TASK GOAL: If a line includes "HasCveLink", copy it out of the entries.

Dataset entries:

--- --- ---

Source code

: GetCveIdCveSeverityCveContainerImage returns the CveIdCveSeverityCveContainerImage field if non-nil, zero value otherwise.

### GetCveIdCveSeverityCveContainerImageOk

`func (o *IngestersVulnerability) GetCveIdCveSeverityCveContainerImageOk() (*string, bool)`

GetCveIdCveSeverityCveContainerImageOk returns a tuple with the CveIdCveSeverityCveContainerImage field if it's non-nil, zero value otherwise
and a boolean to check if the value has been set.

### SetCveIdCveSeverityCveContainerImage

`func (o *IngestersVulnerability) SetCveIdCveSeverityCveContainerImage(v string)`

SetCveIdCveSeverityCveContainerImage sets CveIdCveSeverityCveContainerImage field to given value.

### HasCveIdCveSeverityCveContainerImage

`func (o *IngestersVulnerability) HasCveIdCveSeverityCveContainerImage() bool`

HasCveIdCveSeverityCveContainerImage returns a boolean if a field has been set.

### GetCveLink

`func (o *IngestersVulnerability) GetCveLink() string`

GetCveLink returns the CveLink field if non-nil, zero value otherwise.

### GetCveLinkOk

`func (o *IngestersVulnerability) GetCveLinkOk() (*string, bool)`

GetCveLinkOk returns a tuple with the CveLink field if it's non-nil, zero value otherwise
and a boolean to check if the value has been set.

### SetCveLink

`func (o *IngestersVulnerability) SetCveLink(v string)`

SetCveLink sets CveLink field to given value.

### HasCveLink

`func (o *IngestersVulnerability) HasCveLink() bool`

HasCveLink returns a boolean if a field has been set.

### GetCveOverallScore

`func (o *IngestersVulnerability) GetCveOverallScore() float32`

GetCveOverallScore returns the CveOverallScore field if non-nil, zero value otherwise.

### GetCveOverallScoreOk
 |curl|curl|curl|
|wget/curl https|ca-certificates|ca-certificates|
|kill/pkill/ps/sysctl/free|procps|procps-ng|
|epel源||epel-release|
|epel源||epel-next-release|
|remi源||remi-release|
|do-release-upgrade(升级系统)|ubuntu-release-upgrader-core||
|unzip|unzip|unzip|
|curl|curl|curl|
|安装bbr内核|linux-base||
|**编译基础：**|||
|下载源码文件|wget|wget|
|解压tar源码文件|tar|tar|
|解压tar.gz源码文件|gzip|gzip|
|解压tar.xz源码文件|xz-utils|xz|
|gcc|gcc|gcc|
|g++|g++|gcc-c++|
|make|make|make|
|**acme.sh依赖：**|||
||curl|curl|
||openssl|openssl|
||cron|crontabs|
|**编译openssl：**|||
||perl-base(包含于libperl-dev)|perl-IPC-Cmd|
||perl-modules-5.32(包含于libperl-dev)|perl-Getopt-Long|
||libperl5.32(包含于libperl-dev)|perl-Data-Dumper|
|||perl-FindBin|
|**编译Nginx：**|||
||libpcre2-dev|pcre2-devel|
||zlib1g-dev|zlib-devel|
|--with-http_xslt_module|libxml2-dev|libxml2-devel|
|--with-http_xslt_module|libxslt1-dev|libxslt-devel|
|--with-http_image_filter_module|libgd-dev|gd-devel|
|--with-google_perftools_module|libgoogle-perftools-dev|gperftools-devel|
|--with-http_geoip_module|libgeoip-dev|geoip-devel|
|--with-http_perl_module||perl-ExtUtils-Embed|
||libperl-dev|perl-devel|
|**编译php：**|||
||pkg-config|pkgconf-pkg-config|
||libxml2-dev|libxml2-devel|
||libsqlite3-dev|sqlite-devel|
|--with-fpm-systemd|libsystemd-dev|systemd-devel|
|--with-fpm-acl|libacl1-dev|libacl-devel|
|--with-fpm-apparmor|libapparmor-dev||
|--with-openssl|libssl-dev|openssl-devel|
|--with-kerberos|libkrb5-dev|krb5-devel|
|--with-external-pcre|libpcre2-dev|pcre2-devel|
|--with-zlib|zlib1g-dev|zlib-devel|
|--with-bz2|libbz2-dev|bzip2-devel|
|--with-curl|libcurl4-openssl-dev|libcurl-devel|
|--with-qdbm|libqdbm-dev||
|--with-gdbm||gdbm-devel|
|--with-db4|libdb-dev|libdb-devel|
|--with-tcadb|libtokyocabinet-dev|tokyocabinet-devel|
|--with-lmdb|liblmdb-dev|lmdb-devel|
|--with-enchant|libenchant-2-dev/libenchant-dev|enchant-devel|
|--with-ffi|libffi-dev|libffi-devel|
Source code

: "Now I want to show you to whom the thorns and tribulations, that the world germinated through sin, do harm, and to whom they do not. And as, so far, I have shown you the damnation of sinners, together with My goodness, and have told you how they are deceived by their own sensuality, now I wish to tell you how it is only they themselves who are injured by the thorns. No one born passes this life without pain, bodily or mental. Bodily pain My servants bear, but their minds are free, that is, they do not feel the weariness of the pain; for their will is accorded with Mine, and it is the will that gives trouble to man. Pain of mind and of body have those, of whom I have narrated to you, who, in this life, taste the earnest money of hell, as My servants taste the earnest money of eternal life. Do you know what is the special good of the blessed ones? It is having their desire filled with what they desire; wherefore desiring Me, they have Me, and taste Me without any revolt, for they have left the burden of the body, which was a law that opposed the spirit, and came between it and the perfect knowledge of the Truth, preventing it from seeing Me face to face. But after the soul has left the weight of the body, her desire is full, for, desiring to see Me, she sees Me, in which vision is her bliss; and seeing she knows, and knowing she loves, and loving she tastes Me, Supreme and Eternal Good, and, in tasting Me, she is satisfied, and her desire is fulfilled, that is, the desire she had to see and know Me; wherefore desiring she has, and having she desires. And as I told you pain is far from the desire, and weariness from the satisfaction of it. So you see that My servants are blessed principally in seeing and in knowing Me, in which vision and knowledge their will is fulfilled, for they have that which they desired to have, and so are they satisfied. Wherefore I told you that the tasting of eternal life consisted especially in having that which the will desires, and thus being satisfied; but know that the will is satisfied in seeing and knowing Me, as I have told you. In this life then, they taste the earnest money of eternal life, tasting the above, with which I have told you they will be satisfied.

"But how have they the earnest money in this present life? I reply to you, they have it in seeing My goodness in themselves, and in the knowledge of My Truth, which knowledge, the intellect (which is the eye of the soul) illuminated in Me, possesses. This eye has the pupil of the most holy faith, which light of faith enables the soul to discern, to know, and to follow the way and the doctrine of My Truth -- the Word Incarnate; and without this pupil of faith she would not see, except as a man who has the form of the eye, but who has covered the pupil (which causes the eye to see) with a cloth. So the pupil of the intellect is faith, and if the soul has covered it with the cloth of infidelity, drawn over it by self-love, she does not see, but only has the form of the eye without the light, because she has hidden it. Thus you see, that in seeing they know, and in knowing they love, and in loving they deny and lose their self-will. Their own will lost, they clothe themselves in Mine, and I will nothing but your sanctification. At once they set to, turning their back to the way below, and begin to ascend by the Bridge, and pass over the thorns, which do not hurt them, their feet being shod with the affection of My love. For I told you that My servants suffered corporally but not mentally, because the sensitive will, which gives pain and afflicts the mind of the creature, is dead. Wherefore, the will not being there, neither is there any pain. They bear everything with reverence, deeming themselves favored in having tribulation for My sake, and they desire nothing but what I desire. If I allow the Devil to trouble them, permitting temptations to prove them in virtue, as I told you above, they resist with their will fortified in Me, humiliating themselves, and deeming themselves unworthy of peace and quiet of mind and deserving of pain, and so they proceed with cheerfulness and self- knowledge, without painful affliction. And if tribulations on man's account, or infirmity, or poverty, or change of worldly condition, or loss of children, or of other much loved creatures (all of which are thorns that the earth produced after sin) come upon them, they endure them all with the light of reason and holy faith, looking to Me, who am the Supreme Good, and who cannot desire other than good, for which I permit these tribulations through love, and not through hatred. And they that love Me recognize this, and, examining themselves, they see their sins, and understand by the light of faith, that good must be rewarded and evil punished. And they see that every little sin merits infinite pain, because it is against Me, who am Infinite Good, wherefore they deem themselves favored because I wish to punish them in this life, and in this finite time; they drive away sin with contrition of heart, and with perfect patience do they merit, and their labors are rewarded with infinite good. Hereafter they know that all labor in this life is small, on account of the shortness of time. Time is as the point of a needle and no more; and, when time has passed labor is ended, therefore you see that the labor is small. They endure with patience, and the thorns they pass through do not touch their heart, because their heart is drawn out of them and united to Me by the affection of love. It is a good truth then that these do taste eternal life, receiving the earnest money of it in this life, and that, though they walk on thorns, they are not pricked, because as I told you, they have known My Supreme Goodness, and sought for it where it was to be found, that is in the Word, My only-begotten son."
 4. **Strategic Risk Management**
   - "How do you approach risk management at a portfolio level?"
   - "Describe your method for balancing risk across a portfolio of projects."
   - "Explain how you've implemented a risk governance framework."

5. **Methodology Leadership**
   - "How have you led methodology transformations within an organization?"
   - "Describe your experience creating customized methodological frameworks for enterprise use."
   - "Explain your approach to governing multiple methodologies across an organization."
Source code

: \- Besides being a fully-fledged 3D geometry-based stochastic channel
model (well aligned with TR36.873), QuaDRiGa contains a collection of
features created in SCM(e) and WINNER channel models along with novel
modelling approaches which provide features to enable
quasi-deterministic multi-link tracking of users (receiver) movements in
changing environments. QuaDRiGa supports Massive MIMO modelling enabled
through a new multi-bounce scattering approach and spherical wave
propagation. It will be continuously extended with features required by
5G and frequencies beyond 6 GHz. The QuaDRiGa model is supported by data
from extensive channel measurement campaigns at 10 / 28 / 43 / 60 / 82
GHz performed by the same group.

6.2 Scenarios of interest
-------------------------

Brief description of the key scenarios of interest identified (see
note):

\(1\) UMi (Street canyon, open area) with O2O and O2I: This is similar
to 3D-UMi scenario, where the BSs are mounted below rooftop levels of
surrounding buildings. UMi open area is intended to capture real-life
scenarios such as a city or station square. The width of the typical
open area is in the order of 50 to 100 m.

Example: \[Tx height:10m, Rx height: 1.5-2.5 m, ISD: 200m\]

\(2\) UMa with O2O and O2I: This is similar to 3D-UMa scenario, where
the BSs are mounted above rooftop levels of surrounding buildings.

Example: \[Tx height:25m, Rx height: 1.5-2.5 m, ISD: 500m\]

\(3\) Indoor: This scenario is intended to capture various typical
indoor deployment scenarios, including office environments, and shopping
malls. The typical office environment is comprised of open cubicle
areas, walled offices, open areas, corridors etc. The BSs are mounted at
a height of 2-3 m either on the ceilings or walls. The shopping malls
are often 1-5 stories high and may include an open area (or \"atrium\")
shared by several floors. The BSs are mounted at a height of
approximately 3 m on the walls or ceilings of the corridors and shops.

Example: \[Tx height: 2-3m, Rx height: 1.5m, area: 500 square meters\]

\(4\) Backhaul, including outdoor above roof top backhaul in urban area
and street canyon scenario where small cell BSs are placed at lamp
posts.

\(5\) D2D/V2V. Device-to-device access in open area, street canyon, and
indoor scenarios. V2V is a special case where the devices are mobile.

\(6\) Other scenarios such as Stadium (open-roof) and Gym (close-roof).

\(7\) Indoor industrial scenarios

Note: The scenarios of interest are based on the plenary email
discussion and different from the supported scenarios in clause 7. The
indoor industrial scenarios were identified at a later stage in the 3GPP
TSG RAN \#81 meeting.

--- --- ---

RESULT:
### HasCveLink
`func (o *IngestersVulnerability) HasCveLink() bool`
HasCveLink returns a boolean if a field has been set.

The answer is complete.